Use Comfort Zone Products
You can help ease your cat's discomfort about your absence with Comfort Zone calming products that mimic your cat's natural pheromones. Because your cat's e-meow-tional health is just as important as his physical health, these products focus on helping cats feel safe, happy, and calm using signals they understand.
Plug a Comfort Zone Calming Diffuser in the room where he spends the most time. Or use the Comfort Zone Multi-Cat Diffuser if you have more than one cat. If your cat has a lot of indoor space to explore or if he's an indoor-outdoor cat on the go, the Comfort Zone Calming Collar is a great option.
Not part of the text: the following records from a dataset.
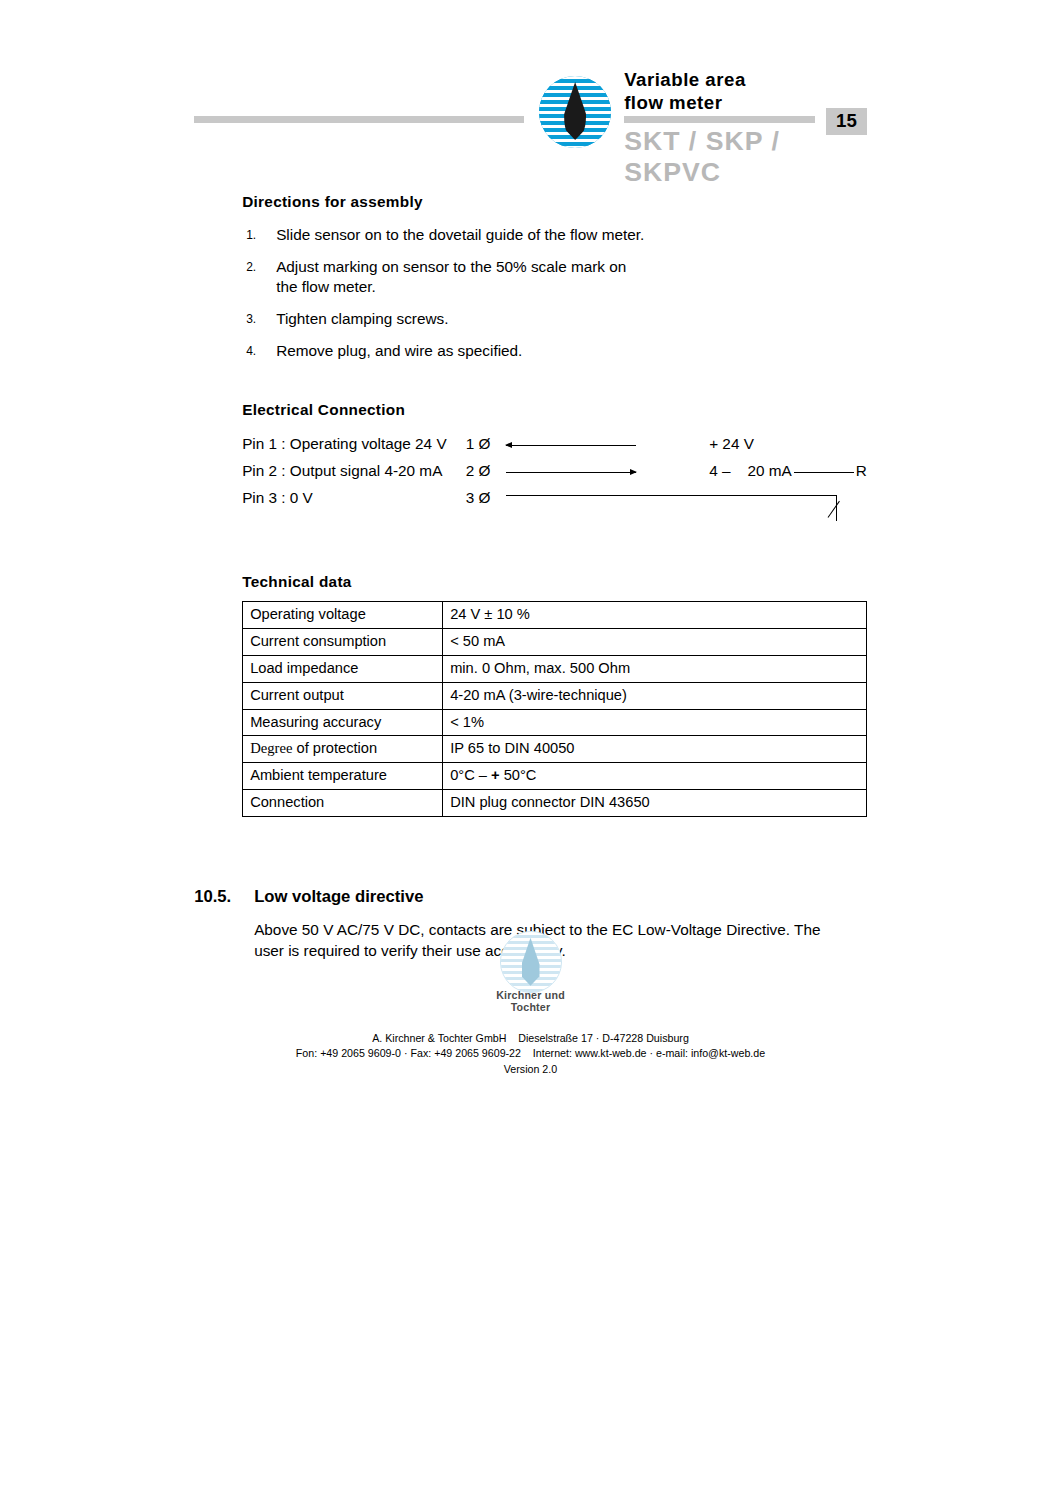Variable area
flow meter
15
SKT / SKP / SKPVC
Directions for assembly
1. Slide sensor on to the dovetail guide of the flow meter.
2. Adjust marking on sensor to the 50% scale mark on
the flow meter.
3. Tighten clamping screws.
4. Remove plug, and wire as specified.
Electrical Connection
| Pin 1 : Operating voltage 24 V | 1 Ø | | + 24 V |
| Pin 2 : Output signal 4-20 mA | 2 Ø | | 4 – 20 mA R |
| Pin 3 : 0 V | 3 Ø | |
Technical data
| Operating voltage | 24 V ± 10 % |
| Current consumption | < 50 mA |
| Load impedance | min. 0 Ohm, max. 500 Ohm |
| Current output | 4-20 mA (3-wire-technique) |
| Measuring accuracy | < 1% |
| Degree of protection | IP 65 to DIN 40050 |
| Ambient temperature | 0°C – + 50°C |
| Connection | DIN plug connector DIN 43650 |
10.5. Low voltage directive
Above 50 V AC/75 V DC, contacts are subject to the EC Low-Voltage Directive. The user is required to verify their use accordingly.
Kirchner und Tochter
A. Kirchner & Tochter GmbH Dieselstraße 17 · D-47228 Duisburg
Fon: +49 2065 9609-0 · Fax: +49 2065 9609-22 Internet: www.kt-web.de · e-mail: info@kt-web.de
Version 2.0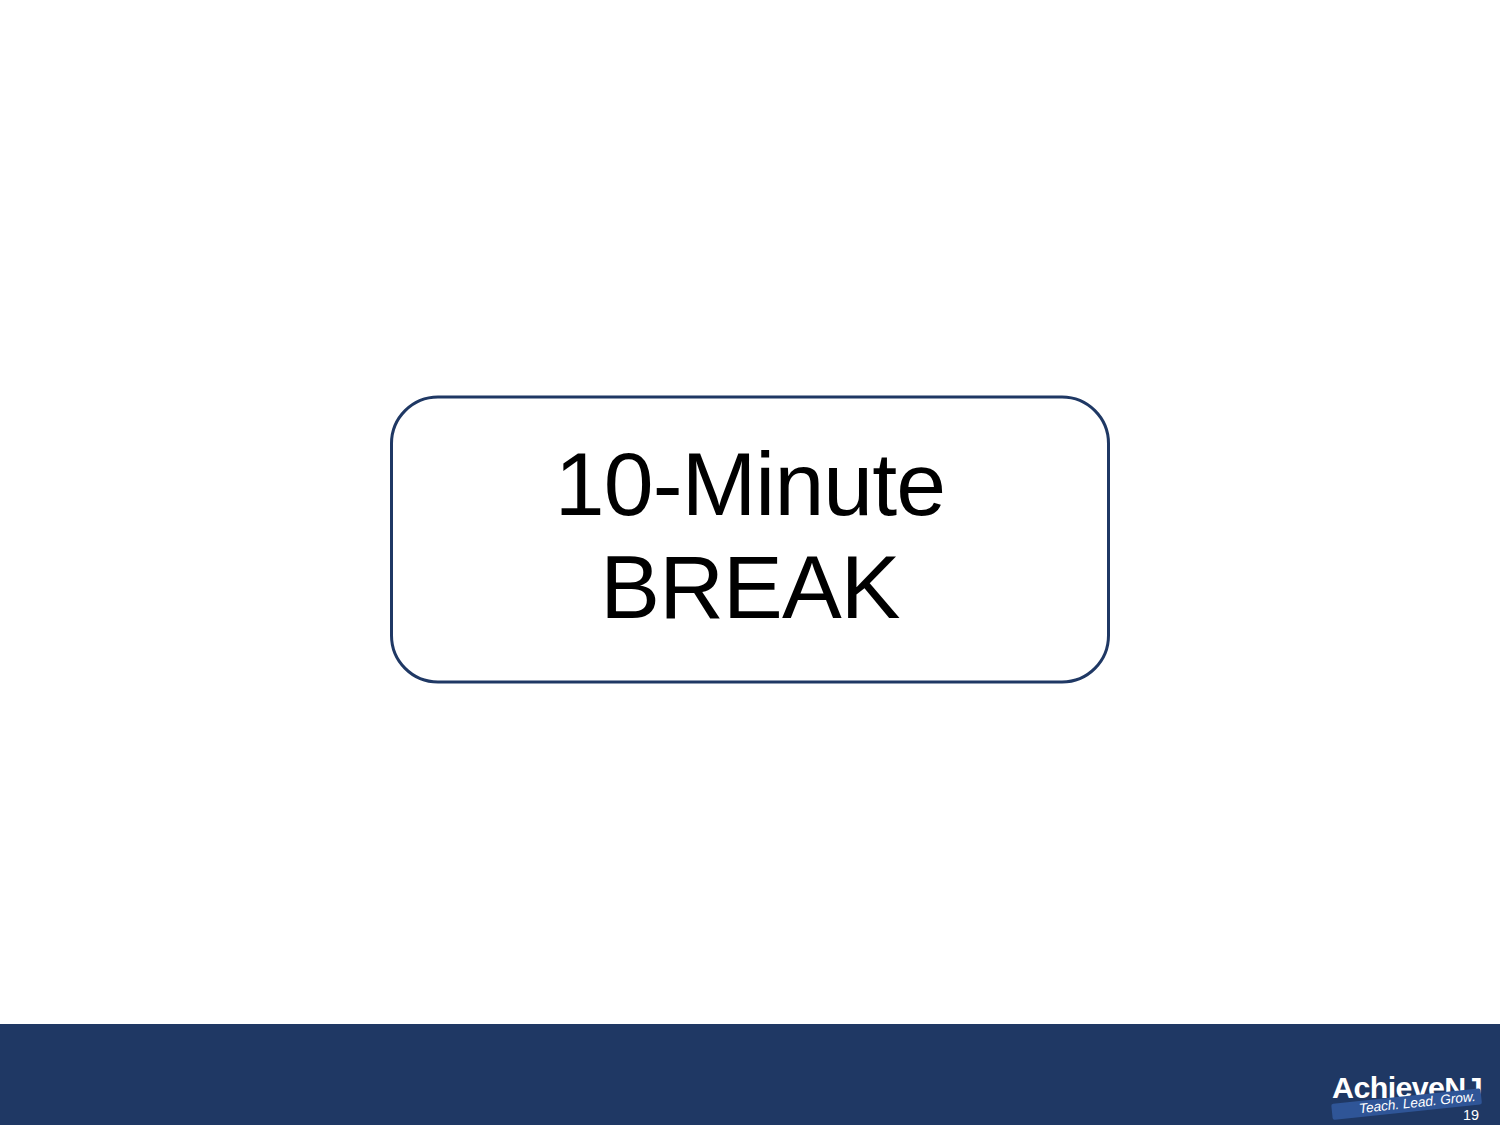10-Minute
BREAK
Achieve NJ Teach. Lead. Grow.
19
Comfort Zone products help cats manage normal stress, aiding your kitty in maintaining an emotional balance that's important when you're gone.
Keep a Routine
Leaving for work can disrupt your cat's life, but maintaining other routines can give your cat a sense of normalcy.3 This might include scooping her litter box on her regular schedule or setting up an automated cat feeder, so she's still fed at her usual times. Embrace a bonding activity that you always do when you first come home, whether it's playing with a feather wand or putting her on a harness and walking outside together. Your cat will look forward to your daily "coming home" tradition.
You can do many things to make sure your cat or kitten feels safe and happy while you're at work. If you feel a little nervous about going back to work after the pandemic, be assured that your cat will be just fine as long as you prepare her and leave lots for her to do while you're gone.